## Task prompt
Find each line below that includes "lines", then copy it.

Stored items
++++++++++

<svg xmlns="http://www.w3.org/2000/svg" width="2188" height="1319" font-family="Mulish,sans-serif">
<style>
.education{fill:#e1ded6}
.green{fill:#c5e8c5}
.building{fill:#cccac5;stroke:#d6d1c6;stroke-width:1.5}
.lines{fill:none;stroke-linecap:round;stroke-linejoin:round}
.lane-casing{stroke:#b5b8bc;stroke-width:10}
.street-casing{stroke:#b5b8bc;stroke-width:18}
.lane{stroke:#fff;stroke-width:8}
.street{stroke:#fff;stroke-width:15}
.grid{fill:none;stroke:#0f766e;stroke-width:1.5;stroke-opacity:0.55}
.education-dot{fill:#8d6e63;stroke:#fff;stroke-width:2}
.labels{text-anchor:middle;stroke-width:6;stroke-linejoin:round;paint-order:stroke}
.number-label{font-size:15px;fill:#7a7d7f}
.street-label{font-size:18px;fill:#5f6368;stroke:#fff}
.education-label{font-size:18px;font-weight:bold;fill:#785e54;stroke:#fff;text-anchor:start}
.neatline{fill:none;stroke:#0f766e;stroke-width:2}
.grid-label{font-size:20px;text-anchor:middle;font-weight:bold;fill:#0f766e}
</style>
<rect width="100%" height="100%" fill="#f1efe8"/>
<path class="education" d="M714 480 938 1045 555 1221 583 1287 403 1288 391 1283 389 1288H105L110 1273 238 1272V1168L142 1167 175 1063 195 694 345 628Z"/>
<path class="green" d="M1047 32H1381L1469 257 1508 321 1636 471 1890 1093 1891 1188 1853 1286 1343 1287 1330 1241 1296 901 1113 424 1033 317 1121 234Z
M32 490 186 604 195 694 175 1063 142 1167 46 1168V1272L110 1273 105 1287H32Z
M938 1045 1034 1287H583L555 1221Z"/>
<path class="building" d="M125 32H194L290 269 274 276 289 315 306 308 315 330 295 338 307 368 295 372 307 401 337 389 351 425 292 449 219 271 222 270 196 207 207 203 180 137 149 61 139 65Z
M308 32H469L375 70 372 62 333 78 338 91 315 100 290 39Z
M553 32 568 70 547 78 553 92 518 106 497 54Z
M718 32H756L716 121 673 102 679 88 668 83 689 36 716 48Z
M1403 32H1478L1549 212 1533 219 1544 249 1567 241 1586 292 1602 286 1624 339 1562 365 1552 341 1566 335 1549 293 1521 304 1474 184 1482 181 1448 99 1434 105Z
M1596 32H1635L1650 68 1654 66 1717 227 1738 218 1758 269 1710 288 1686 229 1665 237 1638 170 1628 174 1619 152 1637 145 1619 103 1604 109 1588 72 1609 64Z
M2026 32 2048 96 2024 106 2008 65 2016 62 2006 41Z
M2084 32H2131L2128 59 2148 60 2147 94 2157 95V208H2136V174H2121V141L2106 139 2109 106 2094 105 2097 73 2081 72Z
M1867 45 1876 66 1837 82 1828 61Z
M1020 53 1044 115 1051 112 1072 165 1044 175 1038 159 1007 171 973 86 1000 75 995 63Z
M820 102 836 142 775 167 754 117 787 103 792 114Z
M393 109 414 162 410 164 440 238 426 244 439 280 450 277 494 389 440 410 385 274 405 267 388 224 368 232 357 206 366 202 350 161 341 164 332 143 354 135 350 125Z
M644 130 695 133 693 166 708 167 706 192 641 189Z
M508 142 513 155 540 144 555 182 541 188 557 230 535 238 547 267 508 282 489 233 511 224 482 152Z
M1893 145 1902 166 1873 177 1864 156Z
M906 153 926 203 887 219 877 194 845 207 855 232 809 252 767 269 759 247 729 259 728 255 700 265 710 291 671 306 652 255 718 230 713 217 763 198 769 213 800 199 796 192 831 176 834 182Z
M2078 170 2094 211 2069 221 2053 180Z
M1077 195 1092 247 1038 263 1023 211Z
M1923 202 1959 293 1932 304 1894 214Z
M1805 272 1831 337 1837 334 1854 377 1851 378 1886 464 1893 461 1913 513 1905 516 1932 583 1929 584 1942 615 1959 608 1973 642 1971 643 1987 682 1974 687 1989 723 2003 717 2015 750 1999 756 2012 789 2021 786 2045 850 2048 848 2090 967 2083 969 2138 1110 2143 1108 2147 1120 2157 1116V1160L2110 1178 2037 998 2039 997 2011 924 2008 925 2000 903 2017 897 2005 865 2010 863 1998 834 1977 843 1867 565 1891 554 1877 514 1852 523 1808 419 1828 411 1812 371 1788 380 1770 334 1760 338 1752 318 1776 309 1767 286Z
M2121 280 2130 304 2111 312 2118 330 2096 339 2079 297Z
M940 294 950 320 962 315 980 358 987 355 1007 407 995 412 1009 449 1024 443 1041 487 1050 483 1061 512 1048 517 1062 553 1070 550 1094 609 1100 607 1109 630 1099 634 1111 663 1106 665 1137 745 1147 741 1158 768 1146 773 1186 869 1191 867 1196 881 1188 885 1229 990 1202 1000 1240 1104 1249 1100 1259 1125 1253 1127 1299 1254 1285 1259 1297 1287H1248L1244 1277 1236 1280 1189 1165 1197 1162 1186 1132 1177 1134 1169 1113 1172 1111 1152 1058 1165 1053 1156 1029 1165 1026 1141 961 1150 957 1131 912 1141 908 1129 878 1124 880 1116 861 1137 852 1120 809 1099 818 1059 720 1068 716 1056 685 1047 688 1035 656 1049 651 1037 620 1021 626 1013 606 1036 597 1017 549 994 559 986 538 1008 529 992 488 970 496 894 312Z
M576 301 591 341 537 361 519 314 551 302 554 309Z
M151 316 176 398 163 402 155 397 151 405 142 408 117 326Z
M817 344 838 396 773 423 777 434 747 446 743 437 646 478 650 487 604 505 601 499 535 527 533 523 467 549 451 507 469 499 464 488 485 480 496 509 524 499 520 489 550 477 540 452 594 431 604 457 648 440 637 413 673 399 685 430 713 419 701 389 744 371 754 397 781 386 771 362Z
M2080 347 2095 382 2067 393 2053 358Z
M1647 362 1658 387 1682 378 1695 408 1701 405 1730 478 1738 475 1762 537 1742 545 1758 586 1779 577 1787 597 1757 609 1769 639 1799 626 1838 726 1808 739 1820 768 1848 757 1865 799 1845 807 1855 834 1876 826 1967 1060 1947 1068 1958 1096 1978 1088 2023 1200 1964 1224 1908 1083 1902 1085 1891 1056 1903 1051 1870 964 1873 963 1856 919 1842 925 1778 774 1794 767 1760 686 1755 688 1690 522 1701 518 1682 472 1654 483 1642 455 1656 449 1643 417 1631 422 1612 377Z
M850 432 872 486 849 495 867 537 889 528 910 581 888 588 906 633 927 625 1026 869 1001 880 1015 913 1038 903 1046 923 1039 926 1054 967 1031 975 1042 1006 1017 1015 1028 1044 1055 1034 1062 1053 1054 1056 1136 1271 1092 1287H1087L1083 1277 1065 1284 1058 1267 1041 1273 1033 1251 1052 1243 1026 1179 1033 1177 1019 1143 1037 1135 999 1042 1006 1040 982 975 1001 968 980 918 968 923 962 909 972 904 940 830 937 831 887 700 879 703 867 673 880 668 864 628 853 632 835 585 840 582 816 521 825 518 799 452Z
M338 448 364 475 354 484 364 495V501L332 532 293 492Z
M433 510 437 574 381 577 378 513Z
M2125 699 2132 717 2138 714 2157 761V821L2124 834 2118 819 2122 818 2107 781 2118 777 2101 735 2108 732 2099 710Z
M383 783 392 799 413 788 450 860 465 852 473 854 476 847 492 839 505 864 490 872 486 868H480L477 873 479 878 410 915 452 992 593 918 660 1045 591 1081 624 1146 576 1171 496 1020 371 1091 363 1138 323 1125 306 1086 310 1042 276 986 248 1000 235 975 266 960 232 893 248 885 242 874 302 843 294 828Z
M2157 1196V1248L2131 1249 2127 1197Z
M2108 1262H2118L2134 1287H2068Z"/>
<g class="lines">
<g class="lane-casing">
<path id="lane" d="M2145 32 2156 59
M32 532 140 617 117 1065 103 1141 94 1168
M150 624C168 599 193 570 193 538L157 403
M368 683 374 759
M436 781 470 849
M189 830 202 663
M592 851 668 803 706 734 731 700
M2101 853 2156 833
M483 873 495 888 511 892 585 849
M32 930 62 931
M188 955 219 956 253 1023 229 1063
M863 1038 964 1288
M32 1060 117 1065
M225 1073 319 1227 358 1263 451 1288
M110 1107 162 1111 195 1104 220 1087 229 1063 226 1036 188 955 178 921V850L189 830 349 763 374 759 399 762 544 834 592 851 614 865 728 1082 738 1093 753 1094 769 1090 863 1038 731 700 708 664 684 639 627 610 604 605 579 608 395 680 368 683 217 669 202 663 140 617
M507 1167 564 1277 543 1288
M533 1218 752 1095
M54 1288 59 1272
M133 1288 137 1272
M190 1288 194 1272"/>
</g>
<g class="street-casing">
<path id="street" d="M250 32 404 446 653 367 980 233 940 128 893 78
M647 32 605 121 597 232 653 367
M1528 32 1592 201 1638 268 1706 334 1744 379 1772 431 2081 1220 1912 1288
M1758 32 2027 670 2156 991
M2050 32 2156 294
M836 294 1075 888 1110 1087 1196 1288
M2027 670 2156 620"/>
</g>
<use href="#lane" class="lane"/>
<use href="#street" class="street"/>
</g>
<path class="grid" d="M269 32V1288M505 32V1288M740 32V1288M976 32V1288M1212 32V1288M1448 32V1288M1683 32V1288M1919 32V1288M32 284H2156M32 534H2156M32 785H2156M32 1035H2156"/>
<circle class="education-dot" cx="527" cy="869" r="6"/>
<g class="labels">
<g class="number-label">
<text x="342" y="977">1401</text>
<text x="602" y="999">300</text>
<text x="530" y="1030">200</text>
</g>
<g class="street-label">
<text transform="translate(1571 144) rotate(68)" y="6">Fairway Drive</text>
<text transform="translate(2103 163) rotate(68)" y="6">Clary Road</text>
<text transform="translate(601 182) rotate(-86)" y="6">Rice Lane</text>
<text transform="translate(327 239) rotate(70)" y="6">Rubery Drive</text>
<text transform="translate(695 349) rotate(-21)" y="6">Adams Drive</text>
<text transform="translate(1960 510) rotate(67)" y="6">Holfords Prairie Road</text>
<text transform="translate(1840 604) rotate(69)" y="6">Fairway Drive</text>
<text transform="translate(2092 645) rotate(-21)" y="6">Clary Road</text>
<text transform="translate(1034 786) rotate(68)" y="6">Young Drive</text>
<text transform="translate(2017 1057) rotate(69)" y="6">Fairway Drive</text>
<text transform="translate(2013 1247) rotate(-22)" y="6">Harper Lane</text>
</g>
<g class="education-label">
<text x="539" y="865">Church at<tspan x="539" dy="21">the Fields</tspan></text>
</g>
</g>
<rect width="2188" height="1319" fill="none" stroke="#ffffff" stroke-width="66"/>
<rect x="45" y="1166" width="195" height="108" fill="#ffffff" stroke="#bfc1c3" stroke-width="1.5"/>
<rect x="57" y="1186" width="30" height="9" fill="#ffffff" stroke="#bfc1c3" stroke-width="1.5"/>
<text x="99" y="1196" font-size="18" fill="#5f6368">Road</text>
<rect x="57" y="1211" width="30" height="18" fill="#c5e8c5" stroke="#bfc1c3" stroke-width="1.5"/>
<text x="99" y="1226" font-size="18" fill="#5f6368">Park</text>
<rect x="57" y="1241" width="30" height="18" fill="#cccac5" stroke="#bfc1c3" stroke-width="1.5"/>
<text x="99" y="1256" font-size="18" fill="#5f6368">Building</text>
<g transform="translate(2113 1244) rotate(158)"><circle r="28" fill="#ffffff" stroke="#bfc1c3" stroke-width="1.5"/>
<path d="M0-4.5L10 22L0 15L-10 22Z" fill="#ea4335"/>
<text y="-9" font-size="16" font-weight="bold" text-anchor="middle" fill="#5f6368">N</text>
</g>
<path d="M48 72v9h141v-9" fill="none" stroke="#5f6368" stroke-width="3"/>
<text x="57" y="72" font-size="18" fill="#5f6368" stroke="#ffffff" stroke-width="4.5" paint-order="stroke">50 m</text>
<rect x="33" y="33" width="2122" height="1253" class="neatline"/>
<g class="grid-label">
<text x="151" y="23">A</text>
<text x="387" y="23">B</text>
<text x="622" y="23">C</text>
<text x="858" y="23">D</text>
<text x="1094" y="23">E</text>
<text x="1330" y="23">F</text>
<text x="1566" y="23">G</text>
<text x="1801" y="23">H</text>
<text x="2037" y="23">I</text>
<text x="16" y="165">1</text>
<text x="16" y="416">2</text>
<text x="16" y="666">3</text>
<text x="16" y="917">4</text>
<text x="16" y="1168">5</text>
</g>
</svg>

++++++++++

## Completed exercise
.lines{fill:none;stroke-linecap:round;stroke-linejoin:round}
<g class="lines">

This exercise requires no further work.